El pontífice sorprendió esta mañana a los varios miles de peregrinos que participaron en la tradicional audiencia de los miércoles con una meditación de rasgos marcadamente místicos y que rompió con muchos de los prejuicios y esquemas de la mentalidad dominante.
No se puede entender a la Iglesia, constató el Papa, sin entender el amor de Dios por el hombre. Y la Iglesia, continuadora de la misión de Cristo –añadió–, «tiene que dejar translucir este amor supremo, recordando a la humanidad que con frecuencia tiene la sensación de estar sola y abandonada en los páramos de la historia, que nunca será olvidada ni que quedará privada del calor de la ternura divina».
En ese momento el pontífice citó una de las palabras más sorprendentes de la Biblia, en las que el profeta Isaías pone en boca de Dios una pregunta que dirige a cada hombre y mujer: «¿Acaso olvida una mujer a su niño de pecho, sin compadecerse del hijo de sus entrañas? Pues aunque ésas llegasen a olvidar, yo no te olvido».
«Ser amada por Cristo y amarlo con amor conyugal es algo que forma parte del misterio de la Iglesia», aclaró el Papa. «Este amor plasma la Iglesia, irradiándose sobre todas las criaturas».
«En esta perspectiva –insistió–, se puede decir que la Iglesia es un signo que se eleva entre los pueblos para testimoniar la intensidad del amor divino revelado en Cristo».
Al comprender el origen de la Iglesia, el amor de Dios, se comprende mejor su misión, continuó aclarando el sucesor de Pedro: difundir amor. «Lo hace anunciando el mandamiento de amarse los unos a los otros como Cristo nos ha amado»

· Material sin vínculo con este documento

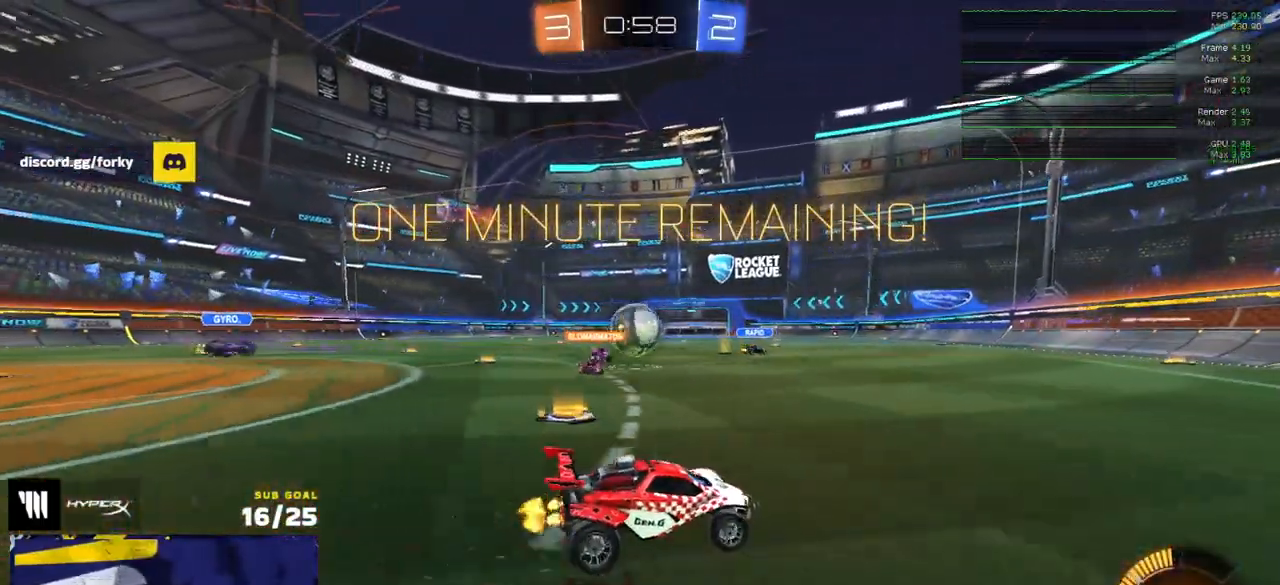
{"buttons": ["L2"], "left_stick": "left", "right_stick": "center", "events": [[117, "left_stick", "left"], [183, "L2", "down"], [283, "R2", "up"], [283, "left_stick", "right"], [350, "left_stick", "center"], [450, "left_stick", "left"]]}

«Y está llamada a hacerlo con el frescor de dos esposos que se aman en la alegría de la entrega sin reservas y en la generosidad cotidiana, ya sea cuando el cielo de la vida es primaveral y sereno, ya sea cuando descienden la noche y las nubes del invierno del espíritu».
«Esta es la meta última de la Iglesia, que avanza confiada en su peregrinación histórica, a pesar de que experimenta junto a ella, según la imagen de ese mismo libro bíblico, la presencia hostil y furiosa de otra figura femenina, «Babilonia», la «gran Prostituta», que encarna la «bestialidad» del odio, de la muerte, de la esterilidad interior».